Assignment: Using the records below, find every line that includes "Dealer" and copy it.
== Records for processing
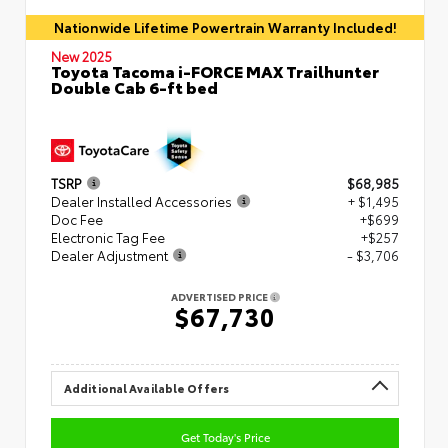
Nationwide Lifetime Powertrain Warranty Included!
New 2025
Toyota Tacoma i-FORCE MAX Trailhunter
Double Cab 6-ft bed
TSRP
$68,985
Dealer Installed Accessories
+ $1,495
Doc Fee
+$699
Electronic Tag Fee
+$257
Dealer Adjustment
- $3,706
ADVERTISED PRICE
$67,730
Additional Available Offers
Get Today's Price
====
Answer to the exercise:
Dealer Installed Accessories
Dealer Adjustment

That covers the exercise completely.